**WORK TASK:**
Type out all the records again exactly.

(RAW DATA begins)

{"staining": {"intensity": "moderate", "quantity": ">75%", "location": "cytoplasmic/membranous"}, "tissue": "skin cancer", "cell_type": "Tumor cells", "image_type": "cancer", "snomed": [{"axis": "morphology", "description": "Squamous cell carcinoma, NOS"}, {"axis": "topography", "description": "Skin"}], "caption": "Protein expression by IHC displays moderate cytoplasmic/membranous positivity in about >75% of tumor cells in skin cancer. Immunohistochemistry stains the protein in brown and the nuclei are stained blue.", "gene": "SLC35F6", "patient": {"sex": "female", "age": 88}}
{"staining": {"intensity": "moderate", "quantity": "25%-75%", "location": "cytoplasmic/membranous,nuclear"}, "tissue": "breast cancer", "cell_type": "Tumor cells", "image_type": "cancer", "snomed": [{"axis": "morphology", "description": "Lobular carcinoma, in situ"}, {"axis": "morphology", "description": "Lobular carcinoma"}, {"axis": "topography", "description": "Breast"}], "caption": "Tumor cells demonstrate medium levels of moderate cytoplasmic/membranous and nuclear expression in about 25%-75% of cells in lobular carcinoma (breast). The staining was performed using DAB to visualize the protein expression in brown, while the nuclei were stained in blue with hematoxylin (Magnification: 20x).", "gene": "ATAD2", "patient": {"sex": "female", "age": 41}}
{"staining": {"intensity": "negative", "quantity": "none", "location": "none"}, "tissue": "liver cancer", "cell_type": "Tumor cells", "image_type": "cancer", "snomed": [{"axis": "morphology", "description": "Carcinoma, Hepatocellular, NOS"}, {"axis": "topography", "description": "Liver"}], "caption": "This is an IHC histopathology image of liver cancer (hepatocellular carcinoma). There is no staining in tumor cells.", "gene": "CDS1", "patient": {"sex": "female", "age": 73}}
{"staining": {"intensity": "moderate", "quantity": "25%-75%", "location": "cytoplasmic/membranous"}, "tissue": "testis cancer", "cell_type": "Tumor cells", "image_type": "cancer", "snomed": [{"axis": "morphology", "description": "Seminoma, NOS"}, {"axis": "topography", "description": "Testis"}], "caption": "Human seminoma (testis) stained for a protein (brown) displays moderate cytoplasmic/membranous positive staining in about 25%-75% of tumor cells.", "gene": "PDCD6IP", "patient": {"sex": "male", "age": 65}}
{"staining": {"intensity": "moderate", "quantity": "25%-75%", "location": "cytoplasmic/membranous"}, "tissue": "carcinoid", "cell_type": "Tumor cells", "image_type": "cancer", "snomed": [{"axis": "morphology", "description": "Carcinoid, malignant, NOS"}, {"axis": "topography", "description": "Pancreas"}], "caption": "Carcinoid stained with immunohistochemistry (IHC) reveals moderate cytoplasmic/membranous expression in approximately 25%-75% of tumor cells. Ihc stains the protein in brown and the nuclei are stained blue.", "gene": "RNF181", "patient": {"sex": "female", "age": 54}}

(RAW DATA ends)

**RESPONSE TO THE EXERCISE:**
{"staining": {"intensity": "moderate", "quantity": ">75%", "location": "cytoplasmic/membranous"}, "tissue": "skin cancer", "cell_type": "Tumor cells", "image_type": "cancer", "snomed": [{"axis": "morphology", "description": "Squamous cell carcinoma, NOS"}, {"axis": "topography", "description": "Skin"}], "caption": "Protein expression by IHC displays moderate cytoplasmic/membranous positivity in about >75% of tumor cells in skin cancer. Immunohistochemistry stains the protein in brown and the nuclei are stained blue.", "gene": "SLC35F6", "patient": {"sex": "female", "age": 88}}
{"staining": {"intensity": "moderate", "quantity": "25%-75%", "location": "cytoplasmic/membranous,nuclear"}, "tissue": "breast cancer", "cell_type": "Tumor cells", "image_type": "cancer", "snomed": [{"axis": "morphology", "description": "Lobular carcinoma, in situ"}, {"axis": "morphology", "description": "Lobular carcinoma"}, {"axis": "topography", "description": "Breast"}], "caption": "Tumor cells demonstrate medium levels of moderate cytoplasmic/membranous and nuclear expression in about 25%-75% of cells in lobular carcinoma (breast). The staining was performed using DAB to visualize the protein expression in brown, while the nuclei were stained in blue with hematoxylin (Magnification: 20x).", "gene": "ATAD2", "patient": {"sex": "female", "age": 41}}
{"staining": {"intensity": "negative", "quantity": "none", "location": "none"}, "tissue": "liver cancer", "cell_type": "Tumor cells", "image_type": "cancer", "snomed": [{"axis": "morphology", "description": "Carcinoma, Hepatocellular, NOS"}, {"axis": "topography", "description": "Liver"}], "caption": "This is an IHC histopathology image of liver cancer (hepatocellular carcinoma). There is no staining in tumor cells.", "gene": "CDS1", "patient": {"sex": "female", "age": 73}}
{"staining": {"intensity": "moderate", "quantity": "25%-75%", "location": "cytoplasmic/membranous"}, "tissue": "testis cancer", "cell_type": "Tumor cells", "image_type": "cancer", "snomed": [{"axis": "morphology", "description": "Seminoma, NOS"}, {"axis": "topography", "description": "Testis"}], "caption": "Human seminoma (testis) stained for a protein (brown) displays moderate cytoplasmic/membranous positive staining in about 25%-75% of tumor cells.", "gene": "PDCD6IP", "patient": {"sex": "male", "age": 65}}
{"staining": {"intensity": "moderate", "quantity": "25%-75%", "location": "cytoplasmic/membranous"}, "tissue": "carcinoid", "cell_type": "Tumor cells", "image_type": "cancer", "snomed": [{"axis": "morphology", "description": "Carcinoid, malignant, NOS"}, {"axis": "topography", "description": "Pancreas"}], "caption": "Carcinoid stained with immunohistochemistry (IHC) reveals moderate cytoplasmic/membranous expression in approximately 25%-75% of tumor cells. Ihc stains the protein in brown and the nuclei are stained blue.", "gene": "RNF181", "patient": {"sex": "female", "age": 54}}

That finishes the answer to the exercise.